▶ THE DATA

......

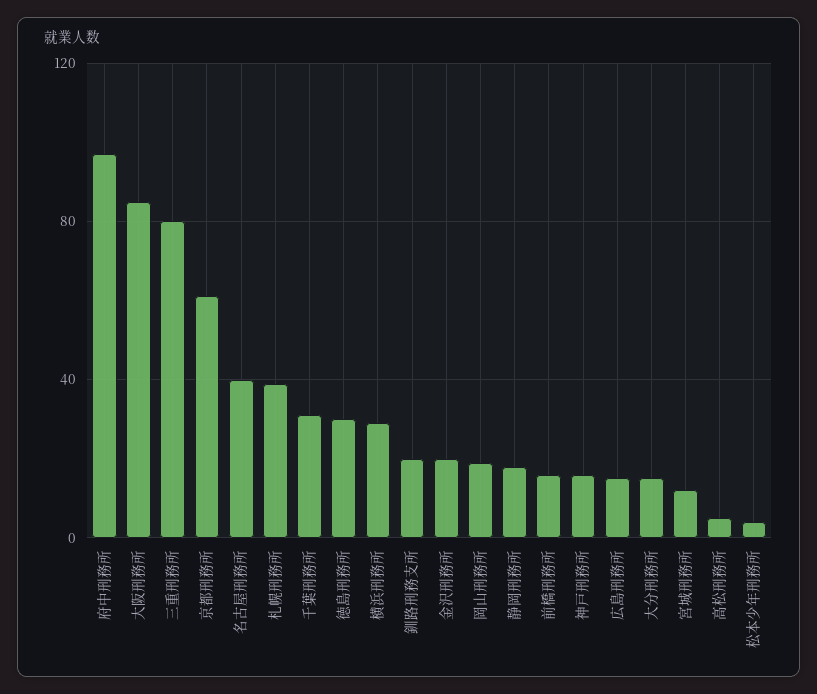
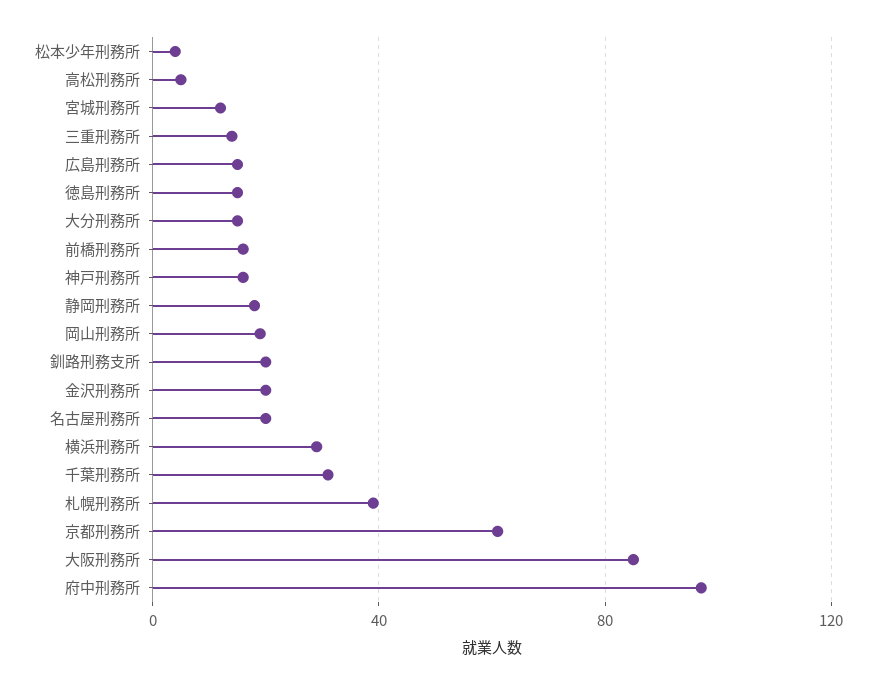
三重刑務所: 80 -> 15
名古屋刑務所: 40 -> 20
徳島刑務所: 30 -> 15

......

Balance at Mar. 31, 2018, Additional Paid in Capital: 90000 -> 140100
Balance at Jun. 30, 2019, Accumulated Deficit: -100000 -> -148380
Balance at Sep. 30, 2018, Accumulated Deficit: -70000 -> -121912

......

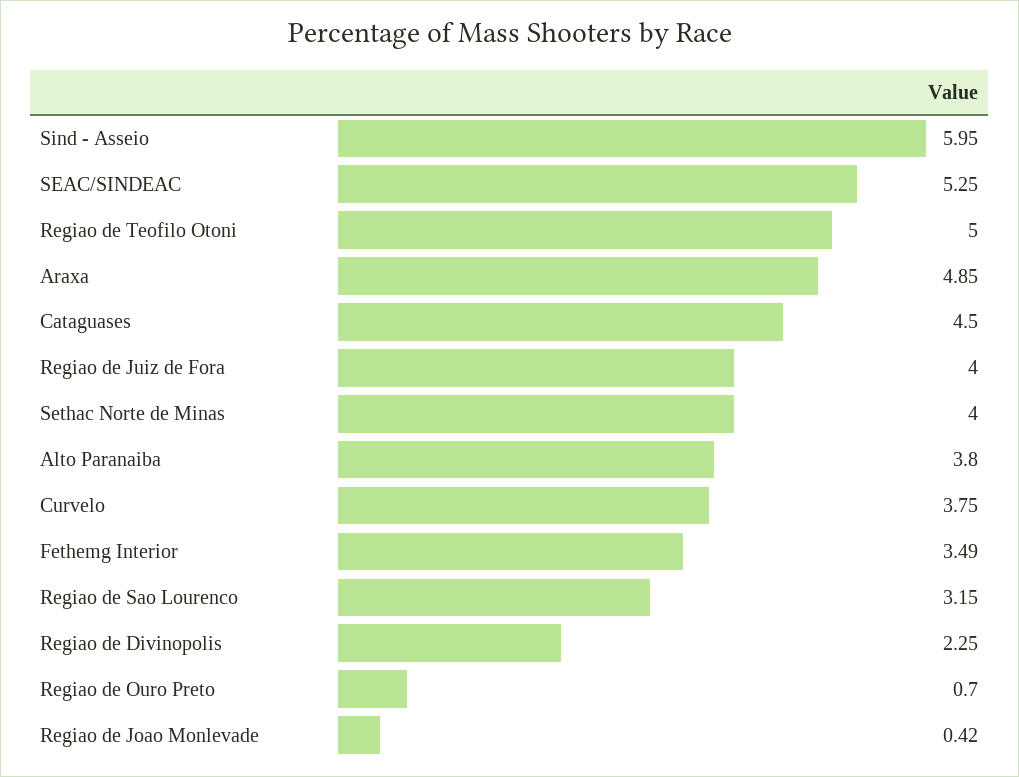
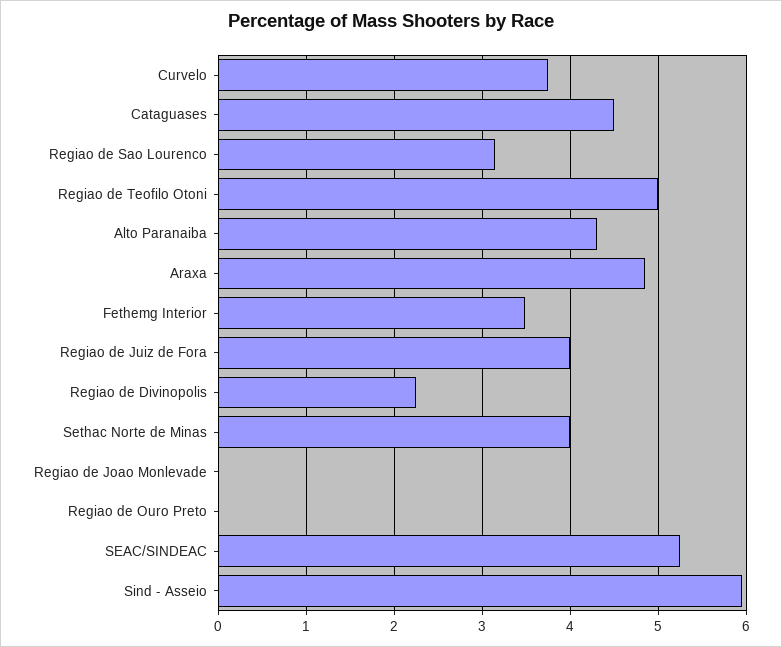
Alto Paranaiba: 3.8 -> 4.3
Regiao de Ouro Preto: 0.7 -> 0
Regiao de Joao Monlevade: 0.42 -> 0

......

▶ EXERCISE BRIEF
Search the material for the string "Accumulated" and return each line that has it.

▶ OUTPUT OF THE EXERCISE
Balance at Jun. 30, 2019, Accumulated Deficit: -100000 -> -148380
Balance at Sep. 30, 2018, Accumulated Deficit: -70000 -> -121912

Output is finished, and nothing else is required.